Sentí un miedo raro al pensar en un interior con cientos de viviendas y cientos de comercios, con innumerables ascensores, experimentando el silencio y la oscuridad de la ausencia de vida. Pasillos y galerías vacíos. Estancias fantasmales, pasadizos de sombra... Y todo, en el corazón de Madrid. Era como si la noticia fuera un anticipo de lo que puede ser una ciudad abandonada. Era como la sombra de un sueño extraño, tal vez de una pesadilla.  Intenté imaginar el Empire State vacío, muerto. O la torre Sears de Chicago. Y no pude. Pensé que, una vez más, la realidad había superado a la ficción. ¿Quién podía pensar que, por ejemplo, la Torre de Madrid, que actuó de frontispicio ultramoderno de Franco reflejando, en la noche, la palabra IKE en su inmensa fachada para recibir a un presidente Eisenhower presto a avalar la dictadura, podía ser, décadas después, un cascarón vacío a la espera de una incierta reforma?

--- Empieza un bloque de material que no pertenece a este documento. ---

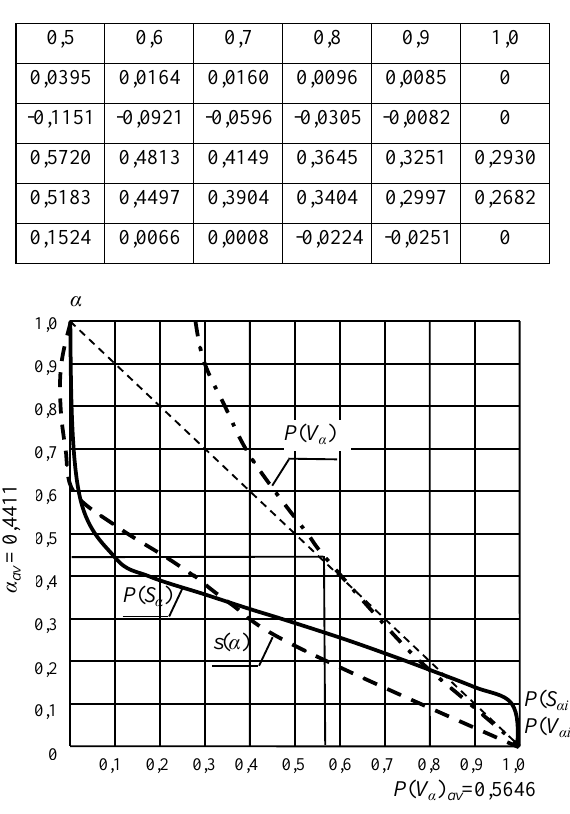
Table 3. Continuation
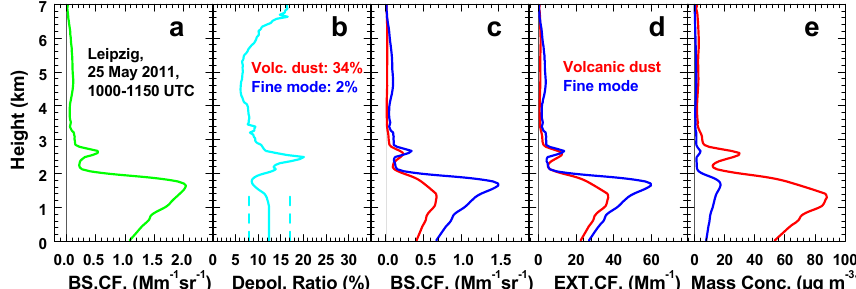
Fig. 5. Same as Fig. 2 except for Grimsv¨otn volcanic aerosol observed at Leipzig in May 2011. Dashed lines in (b) indicate the uncertainty range of derived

Sólo una vez, creo que a principios de esta década, tuve una sensación parecida: al visitar un centro comercial nacido en los años ochenta en la periferia de Madrid (uno de aquellos Zocos que proliferaron como setas con la posmodernidad comercial) que había caído en la más absoluta decadencia. Tiendas cerradas con escaparates polvorientos, carteles de "Se vende" o "Se traspasa" ocupaban el lugar que en mi recuerdo llenaba la algarabía de los fines de semana inaugurales, llenos de familias viviendo el descubrimiento de un mundo comercial en apariencia a su alcance, una nueva forma de ocio que tendría efectos devastadores en ls décadas siguientes..

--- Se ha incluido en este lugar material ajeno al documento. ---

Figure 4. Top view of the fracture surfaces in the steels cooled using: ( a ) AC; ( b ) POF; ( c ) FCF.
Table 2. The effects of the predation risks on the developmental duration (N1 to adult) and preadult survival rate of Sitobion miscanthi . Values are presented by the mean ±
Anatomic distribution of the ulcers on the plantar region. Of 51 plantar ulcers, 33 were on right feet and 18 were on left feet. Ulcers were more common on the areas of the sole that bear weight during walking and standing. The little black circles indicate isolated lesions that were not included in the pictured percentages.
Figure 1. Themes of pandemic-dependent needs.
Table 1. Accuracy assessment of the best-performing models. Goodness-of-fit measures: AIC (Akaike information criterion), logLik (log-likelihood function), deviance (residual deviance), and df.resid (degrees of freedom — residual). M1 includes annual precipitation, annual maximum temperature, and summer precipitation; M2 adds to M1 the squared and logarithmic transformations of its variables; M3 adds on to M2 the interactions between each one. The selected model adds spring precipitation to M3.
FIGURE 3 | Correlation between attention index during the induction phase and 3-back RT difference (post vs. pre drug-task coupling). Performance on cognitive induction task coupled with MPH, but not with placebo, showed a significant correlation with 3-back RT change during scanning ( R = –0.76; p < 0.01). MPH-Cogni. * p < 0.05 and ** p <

Todo ello nos habla no sólo de la fugacidad de la vida, sino de la evolución de las ciudades y de la cultura y, sobre todo, de la especulación urbanística e inmobiliaria. Los dos rascacielos abandonados en el centro de Madrid (en un interminable proceso de reforma) y los diversos zocos que malviven en algunos pueblos de su periferia (además del antes mencionado, situado en Coslada, he visto otros en ciudades menos "subalternas" como Torrelodones o Pozuelo) muestran a las claras que la opulencia y la felicidad de artificio nunca son eternas.